The past was really quite spectacularly terrible.  I feel slightly fobbed off in an age where Katie Price is headline news. We traipse around the castle listening to the cheery Geordie voice of the guide regaling us with all manner of treachery, betrayal, murders and uprisings- more people were sentenced to be hung here than at The Old Bailey in London and if you look up at the ceiling in the old court room, you can see gilded embossed nooses. A nice touch worthy of a psychopathic Laurence Llewellyn Bowen.

The pedant in me winces when hearing the story of the Lancaster witches cheerily told as truth, even down to shape shifting familiars as I feel this does a disservice to the innocent who died hideous deaths due to superstition, ignorance and malice. And I normally love a bit of superstition, ignorance and malice on a Sunday morning.
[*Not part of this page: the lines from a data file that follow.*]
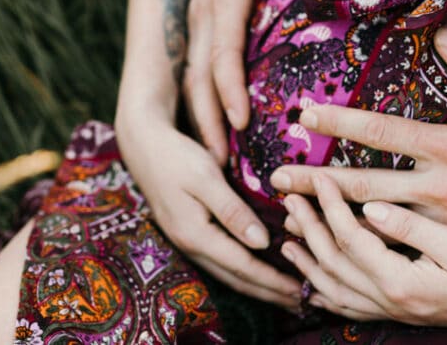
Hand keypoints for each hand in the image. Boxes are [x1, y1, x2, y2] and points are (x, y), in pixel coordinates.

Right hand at [115, 110, 303, 308]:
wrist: (144, 145)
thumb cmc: (177, 157)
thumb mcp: (206, 179)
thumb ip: (232, 211)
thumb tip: (261, 242)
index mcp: (196, 234)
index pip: (242, 266)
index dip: (272, 280)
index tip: (300, 291)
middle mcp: (192, 245)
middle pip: (237, 278)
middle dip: (270, 292)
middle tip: (303, 302)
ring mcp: (189, 241)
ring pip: (230, 272)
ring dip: (259, 285)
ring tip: (286, 294)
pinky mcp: (192, 232)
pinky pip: (224, 260)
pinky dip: (246, 271)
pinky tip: (260, 270)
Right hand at [182, 0, 324, 162]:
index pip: (222, 53)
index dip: (229, 90)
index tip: (241, 124)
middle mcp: (204, 10)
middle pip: (197, 76)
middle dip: (206, 121)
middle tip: (220, 165)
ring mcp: (198, 14)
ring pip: (192, 74)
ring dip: (200, 116)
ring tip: (215, 157)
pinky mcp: (203, 16)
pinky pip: (198, 63)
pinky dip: (203, 97)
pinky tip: (216, 121)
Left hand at [270, 28, 446, 265]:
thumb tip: (444, 31)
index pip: (382, 131)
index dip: (338, 122)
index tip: (302, 115)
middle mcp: (441, 189)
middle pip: (363, 185)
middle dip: (315, 183)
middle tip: (275, 180)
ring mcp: (446, 224)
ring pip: (377, 221)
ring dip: (334, 217)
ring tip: (299, 218)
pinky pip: (405, 245)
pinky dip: (371, 242)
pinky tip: (348, 245)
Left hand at [281, 173, 446, 327]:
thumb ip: (411, 226)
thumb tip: (371, 206)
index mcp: (402, 280)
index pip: (351, 237)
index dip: (330, 203)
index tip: (316, 175)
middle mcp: (391, 300)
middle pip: (334, 261)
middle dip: (309, 226)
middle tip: (288, 195)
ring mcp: (393, 310)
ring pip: (336, 287)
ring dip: (311, 259)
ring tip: (289, 235)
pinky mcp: (401, 311)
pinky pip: (351, 306)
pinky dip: (327, 292)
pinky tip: (315, 283)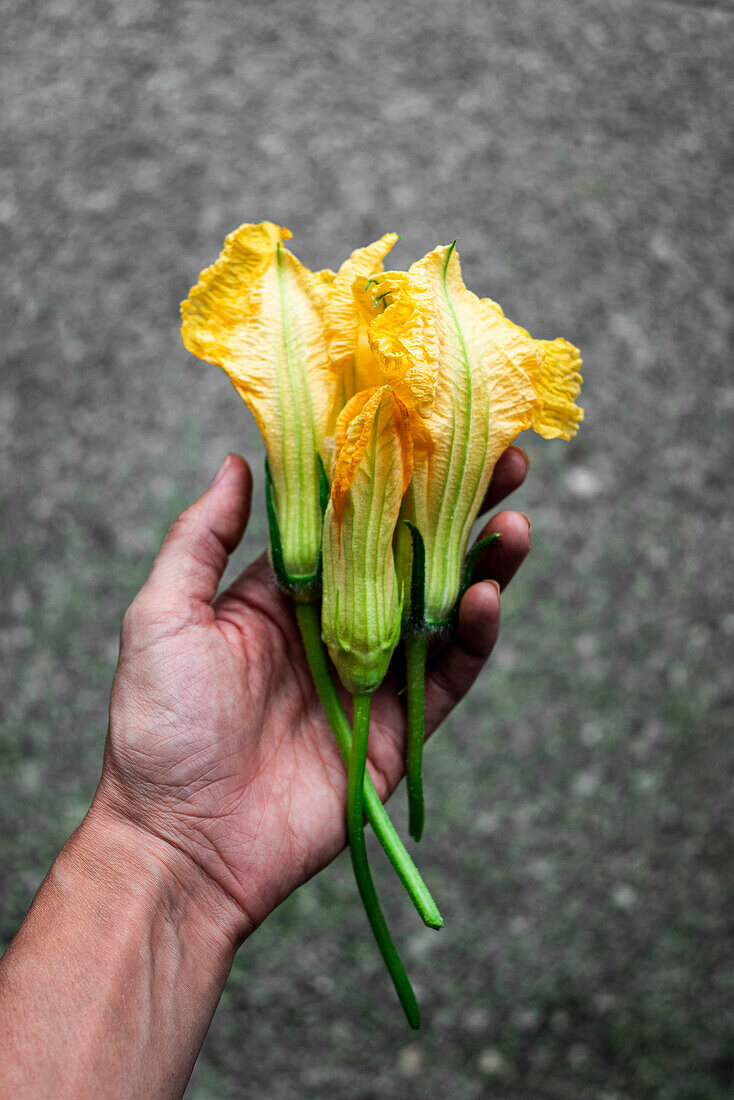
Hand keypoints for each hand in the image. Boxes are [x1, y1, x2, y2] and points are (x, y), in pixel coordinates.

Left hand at [94, 448, 530, 942]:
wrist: (183, 843)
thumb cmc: (160, 724)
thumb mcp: (164, 615)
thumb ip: (203, 539)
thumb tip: (240, 461)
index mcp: (283, 594)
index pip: (349, 520)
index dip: (388, 477)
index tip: (426, 430)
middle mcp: (335, 625)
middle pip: (409, 556)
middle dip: (457, 509)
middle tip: (505, 462)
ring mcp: (372, 676)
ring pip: (441, 609)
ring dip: (482, 565)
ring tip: (516, 524)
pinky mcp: (400, 728)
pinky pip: (449, 675)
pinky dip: (474, 636)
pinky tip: (485, 595)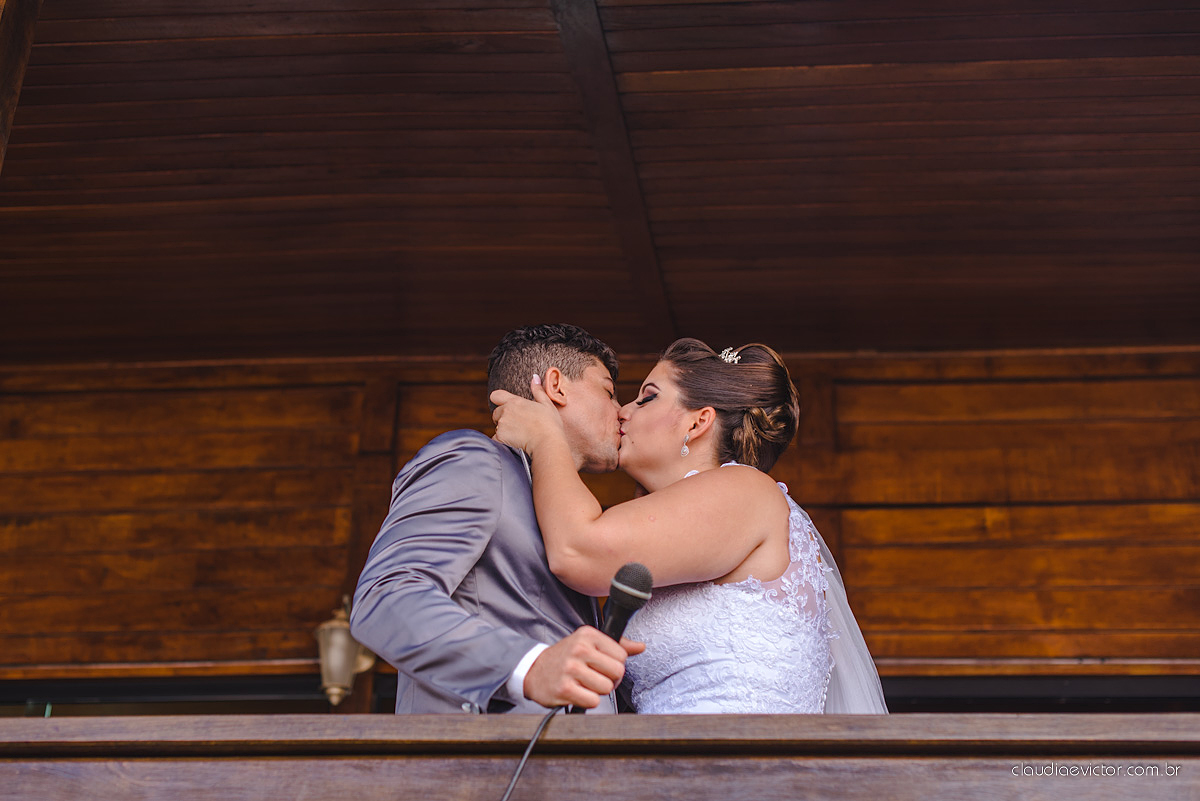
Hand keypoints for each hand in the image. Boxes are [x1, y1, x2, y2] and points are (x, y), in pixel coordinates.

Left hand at [490, 375, 565, 454]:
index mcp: (515, 401)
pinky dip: (503, 441)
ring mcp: (502, 424)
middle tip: (518, 425)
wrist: (548, 442)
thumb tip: (535, 377)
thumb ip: (538, 390)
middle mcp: (506, 411)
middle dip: (503, 418)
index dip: (499, 400)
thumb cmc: (550, 424)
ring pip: (497, 426)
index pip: (496, 395)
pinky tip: (515, 443)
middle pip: (496, 413)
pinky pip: (496, 439)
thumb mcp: (547, 404)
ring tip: (520, 434)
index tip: (506, 406)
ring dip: (504, 430)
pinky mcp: (500, 437)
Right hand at [522, 626, 645, 708]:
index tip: (603, 666)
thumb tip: (641, 647)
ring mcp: (571, 669)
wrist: (533, 670)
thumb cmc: (565, 657)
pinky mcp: (565, 689)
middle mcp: (580, 649)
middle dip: (610, 679)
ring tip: (585, 685)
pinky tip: (577, 692)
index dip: (615, 665)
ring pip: (606, 688)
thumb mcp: (588, 643)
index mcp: (588, 635)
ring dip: (598, 691)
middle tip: (595, 678)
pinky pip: (593, 701)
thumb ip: (616, 645)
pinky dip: (588, 701)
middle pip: (617, 672)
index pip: (622, 655)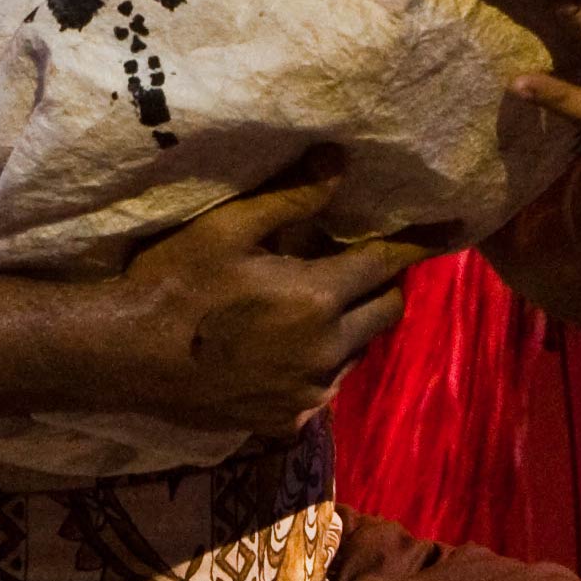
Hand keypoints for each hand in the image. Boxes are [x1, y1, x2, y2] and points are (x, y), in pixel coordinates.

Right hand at [100, 152, 426, 439]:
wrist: (127, 357)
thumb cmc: (174, 282)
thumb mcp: (228, 228)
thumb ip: (291, 199)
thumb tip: (341, 160)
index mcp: (318, 297)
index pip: (388, 263)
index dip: (420, 242)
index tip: (453, 227)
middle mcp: (326, 350)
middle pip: (387, 312)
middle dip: (386, 284)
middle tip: (362, 263)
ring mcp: (307, 393)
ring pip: (357, 353)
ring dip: (350, 326)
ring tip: (312, 305)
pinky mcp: (285, 421)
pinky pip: (323, 388)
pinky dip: (318, 364)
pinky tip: (282, 349)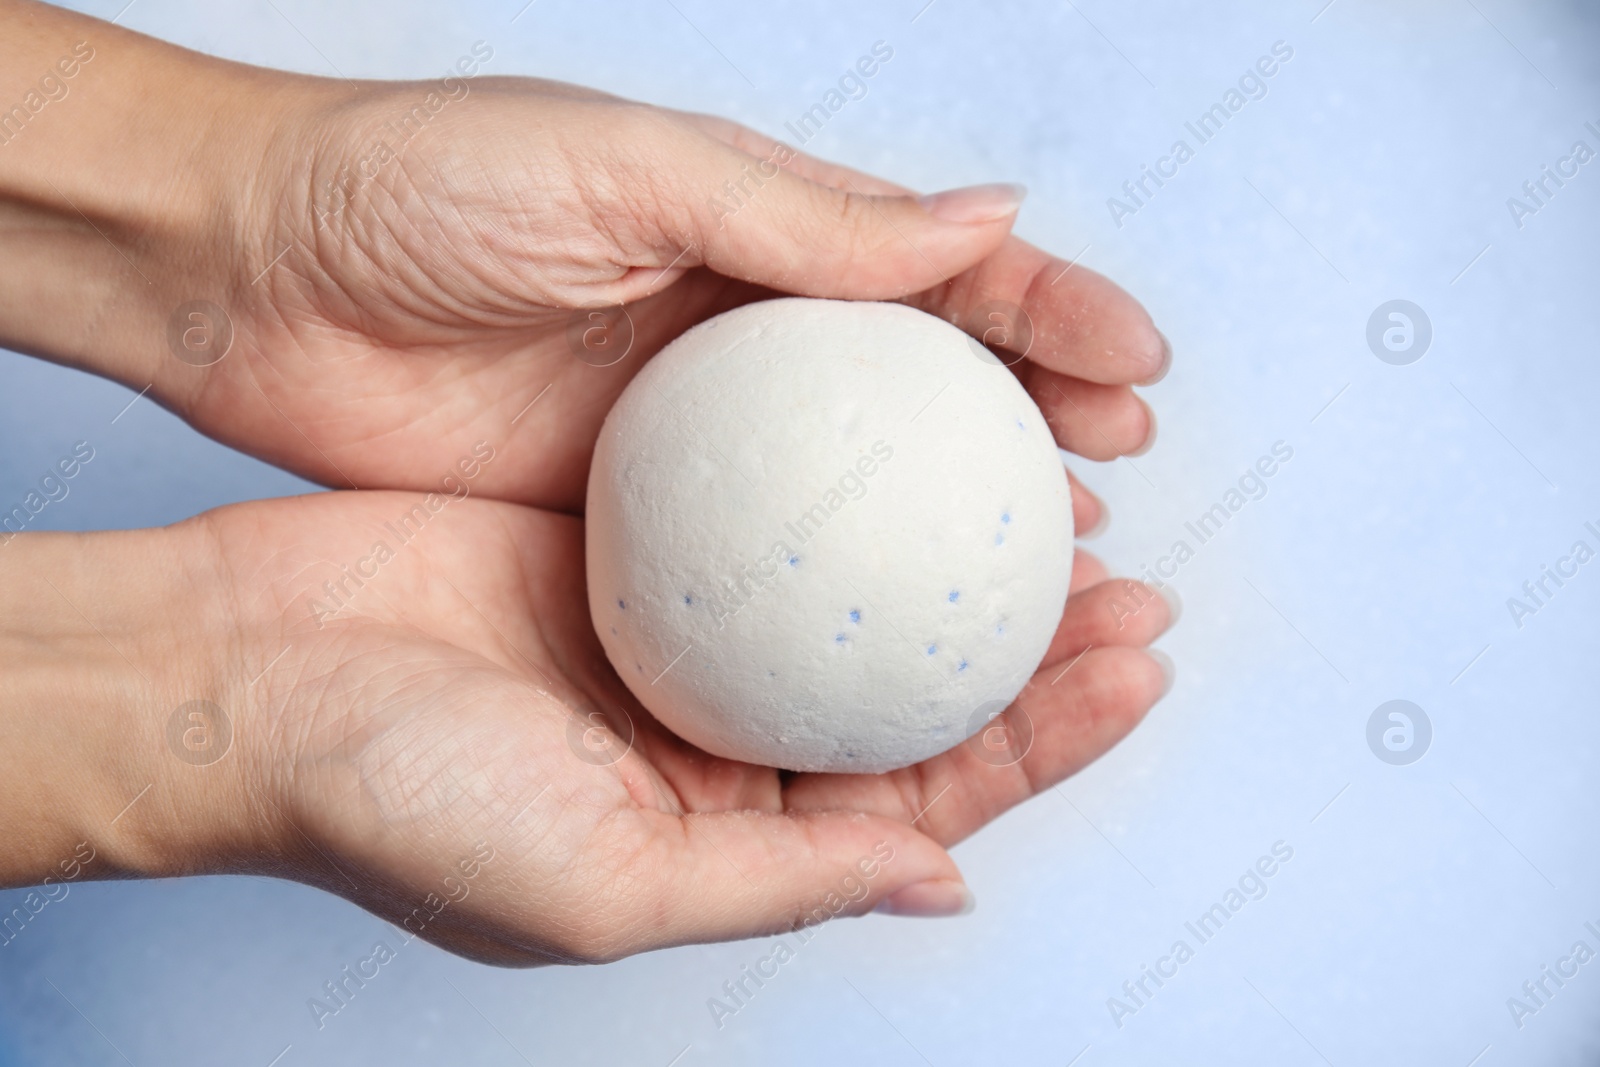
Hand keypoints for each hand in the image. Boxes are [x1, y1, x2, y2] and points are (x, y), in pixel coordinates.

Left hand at [3, 8, 1164, 514]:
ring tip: (1045, 574)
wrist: (251, 274)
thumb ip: (800, 214)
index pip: (941, 275)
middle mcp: (739, 336)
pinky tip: (886, 632)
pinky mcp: (622, 517)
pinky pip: (752, 565)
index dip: (1050, 317)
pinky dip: (830, 596)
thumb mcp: (623, 167)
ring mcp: (687, 437)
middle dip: (1033, 431)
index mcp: (757, 234)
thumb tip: (983, 226)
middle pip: (923, 393)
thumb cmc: (419, 185)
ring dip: (952, 531)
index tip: (1135, 375)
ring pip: (855, 493)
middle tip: (1116, 486)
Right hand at [120, 490, 1171, 961]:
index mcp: (723, 838)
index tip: (1133, 671)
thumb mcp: (602, 883)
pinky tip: (905, 448)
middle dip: (1029, 650)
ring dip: (944, 561)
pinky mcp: (630, 550)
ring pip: (851, 603)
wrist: (239, 674)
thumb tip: (939, 884)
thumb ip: (785, 880)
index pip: (921, 797)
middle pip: (907, 696)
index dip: (1039, 743)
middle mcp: (713, 746)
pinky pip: (765, 519)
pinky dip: (839, 494)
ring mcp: (677, 642)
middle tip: (1132, 582)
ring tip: (1055, 506)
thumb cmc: (390, 800)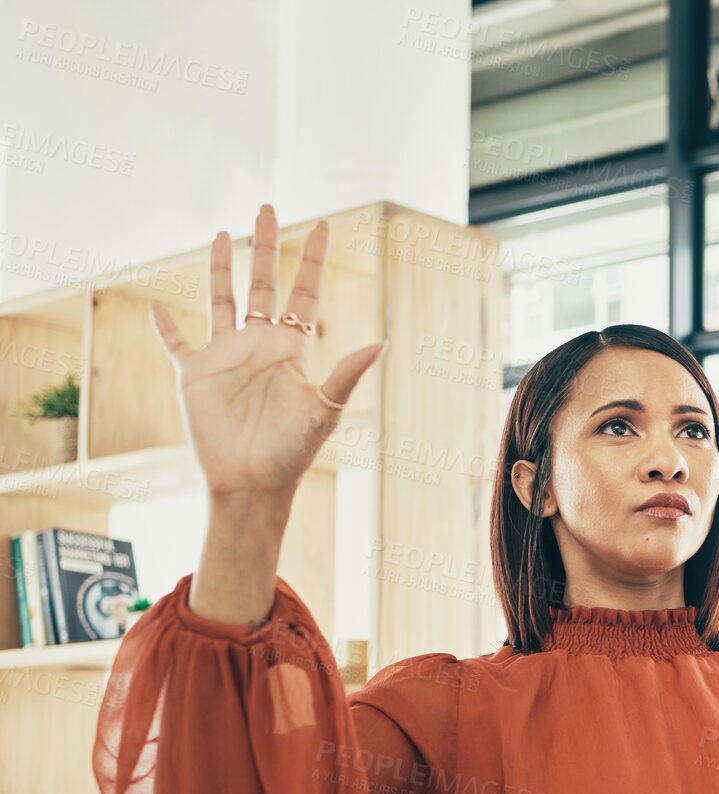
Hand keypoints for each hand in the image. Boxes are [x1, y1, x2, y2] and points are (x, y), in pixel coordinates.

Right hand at [150, 204, 384, 501]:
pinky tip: (157, 305)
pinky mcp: (194, 375)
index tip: (324, 226)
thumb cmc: (293, 452)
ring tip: (221, 234)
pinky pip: (177, 343)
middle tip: (268, 208)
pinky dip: (165, 326)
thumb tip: (383, 343)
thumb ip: (346, 375)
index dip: (312, 261)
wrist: (253, 483)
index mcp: (292, 349)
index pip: (304, 294)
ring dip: (219, 269)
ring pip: (221, 300)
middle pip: (262, 284)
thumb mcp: (324, 410)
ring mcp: (225, 357)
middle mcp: (259, 345)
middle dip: (265, 247)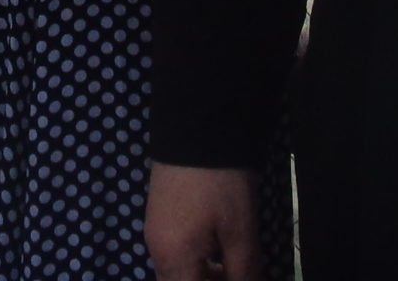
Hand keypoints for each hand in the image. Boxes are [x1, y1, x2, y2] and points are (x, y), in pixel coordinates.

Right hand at [146, 162, 260, 280]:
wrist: (196, 131)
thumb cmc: (221, 185)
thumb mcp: (240, 231)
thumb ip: (243, 271)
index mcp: (174, 260)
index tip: (237, 277)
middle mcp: (157, 251)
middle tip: (233, 273)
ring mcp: (154, 232)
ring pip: (174, 272)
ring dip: (200, 275)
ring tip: (229, 262)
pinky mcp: (157, 216)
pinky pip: (172, 254)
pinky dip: (193, 260)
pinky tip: (215, 245)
And talking of which-our next stop is St Thomas and Elizabeth Catholic church in Thurnham, formerly the private chapel of the Dalton family. A mausoleum gapes creepily open; only four spaces filled. I should feel somewhat cheated if I was one of the four interred, have a sneaking suspicion that my other relatives have somehow escaped death and are mocking my gullibility and naivety at embracing it so easily.

Inside the lavishly decorated church some elderly women are offering cups of tea and cakes like the last 100 years has never happened and discussing the surprising wetness of the tea towels.

There are treasures on display, glamorous kitsch Catholic ones replete with their own bloody histories of theft and death. It is turning out to be an excellent Sunday morning.

The wind has risen further and it is suddenly darkest dankest winter. Our last stop is the wind battered octagonal chapter house at Cockersands Abbey which was strangely enough used as a mausoleum by The Daltons of Thurnam Hall, whose church and mausoleum we have recently visited. A jolly grey haired woman pops up like a guardian elf in waterproofs and tells me the floor is on a higher level because of the mounds of dead underneath. The dead at St Thomas’s give a muffled cheer. It is a far less genteel resting place than the green peacefulness at Thurnham. A big gothic car boot sale, all tumbled old relics, faded inscriptions on weather-beaten stones haphazardly piled against the grey stone walls. It is exciting in its shambolicness, in the lack of artifice, brochures for sale or history tucked neatly away behind glass. Here history has been pulled in by inexperienced passionate hands from the elements who wail and howl outside as the sea churns and threatens and it is a very very real threat that soon this outcrop of history perched on the edge of the sea will soon be swallowed by it and it will only be remembered on laminated sheets looked at by the bored or curious on windy Septembers when history is free and the ground is quietly and slowly being washed away.

2 Responses to “Deaths on a Sunday”

  • Butterflyexperience Says:

    Very poetic :)

    I find religious history extremelly dark and full of death when religion is supposed to be full of love and acceptance.
    Your post reflects the darkness of religious history 1st hand which I think without it would be easy to gloss over and romance religion.
    Not sure if I make sense to to others with this post!

  • cyberfairy Says:

    You do to me! History, especially religious history make slasher films look tame. People were disembowelled for having a book as incense was burnt and crowds cheered. Just read an excellent book called Witchlight by Susan Fletcher about the Glencoe massacre and an alleged witch and it was excellent in portraying the cruelty of organised religion.